Prime Video’s ‘Hunters’ follows the story of a young man named Jonah, who discovers that his grandparents are a part of a group that hunts Nazis. The war ended three decades ago, but there are still thousands of Nazis in the United States and they are planning something big. Jonah and the rest of the group find these monsters and bring them to justice. Created by David Weil, the story touches upon some crucial issues and forces the audience to confront their thoughts about revenge and justice. It also questions the position of America when it comes to Nazis and makes us wonder, how much of the events shown in ‘Hunters’ is true? If you are wondering the same thing, then we’ve got you covered.
Is Hunters Inspired by Real Events?
While the main plot of ‘Hunters’ is fictional, the show is essentially inspired by very real things. The idea to make the series came to Weil from the stories he’d heard as a child from his grandmother. “Growing up, she would tell me and my brothers stories about her experience. Her stories became these little anecdotes over time, these little tiles that soon created this larger mosaic of her experience,” Weil told Forbes.
As a kid, Weil found the stories of his grandmother similar to that of superheroes in comic books. But with age, he started to see things in a more realistic light, especially when he looked at the aftermath. “I learned late in life about how the U.S. government brought over many high-ranking Nazi officials and put them in positions of power in our government. To me, that was a conspiracy that needed to be brought to light,” he added. Weil felt that it was his responsibility as a descendant of a survivor “to tell their truths and to keep their light and their stories alive.”
Calling it a love letter to his grandmother, Weil also revealed that the story was driven by his desire to see more Jewish superheroes on the screen, and in some way, “get justice for her that she never received in some wish fulfillment, catharsis kind of way.” So, he created the kind of heroes that felt more real to him. “These Jewish superheroes, who were not nebbishy, who are not simply intellectual, who are not ineffectual. [Jews] who actually had might and strength and power,” Weil said.
As the story expanded, Weil found that he needed to focus on the bigger picture and capture “the connection between the Jewish experience, the black experience, the Asian experience, the gay experience in America” under the threat of white supremacy. “[It] is very present and I think it affects us all, so I wanted to showcase different characters who are all affected by that same kind of bigotry, white supremacy, racism, xenophobia, and anti-Semitism,” he said. This led to the creation of characters like Joe, Millie, and Roxy, and allowed Weil to depict “superheroes who have agency, characters who, in life, often don’t have agency, now reclaim that power and have agency in their own way.”
With his team of superheroes sorted out, Weil focused on getting the historical details right. The research for the story led the writers to incorporate real-life Nazis who made their way into America through Operation Paperclip and worked in places like NASA. Almost every Nazi depicted in the show is created in the image of a real Nazi and the very real crimes committed by them. In balancing this, we also get to see people like Simon Wiesenthal, who fought for justice in real life. A scene in the show with Wiesenthal and Meyer Offerman also comments on the difference between justice and revenge.

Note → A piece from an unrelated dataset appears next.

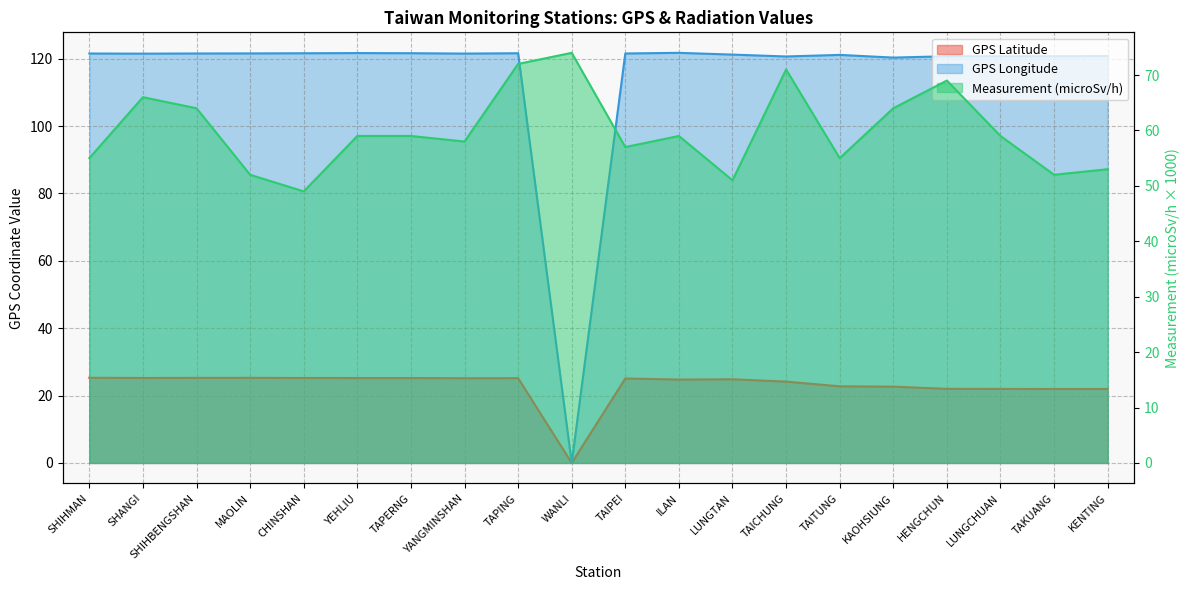

What value does the data have at WANLI, to the nearest 5?

75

Influenced by movies like ‘Marathon Man’, ‘Boys From Brazil’ and ‘Get Out’, Weil created something entertaining as well as socially relevant. Keeping ‘Hunters’ in the genre of “hidden history”, he said that through this story, he wanted to challenge the audience, making them question their ideologies when it comes to the issues that plague today’s society. “The purpose of this show is an allegorical tale in many ways, to draw the parallels between the ’30s and ’40s in Europe and the ’70s in the States and especially today with the racism and anti-Semitism and xenophobia, the likes of which we haven’t seen in decades,” he told Variety.

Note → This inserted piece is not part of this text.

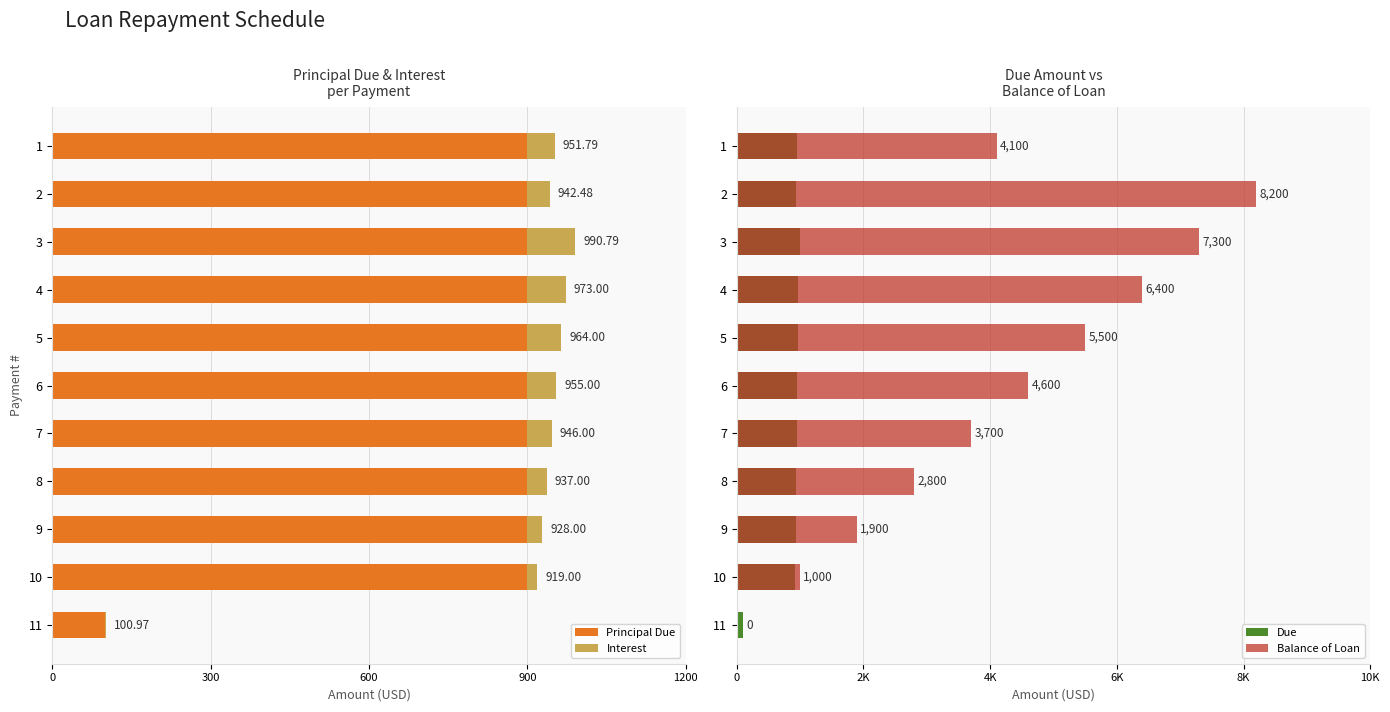

What is the difference between the maximum and minimum values in the Due series?

889.8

Considering all this, it is clear that while Weil may have created the plot and characters out of his imagination, he and the writers did their best to keep the story factually as well as emotionally rooted in reality. In a way, ‘Hunters’ takes what happened in real life and either exposes the truth behind the things or views it from a different perspective. In some cases, it swerves away from historical facts, but that does nothing to challenge its intention, which runs deeper than telling a factually accurate story.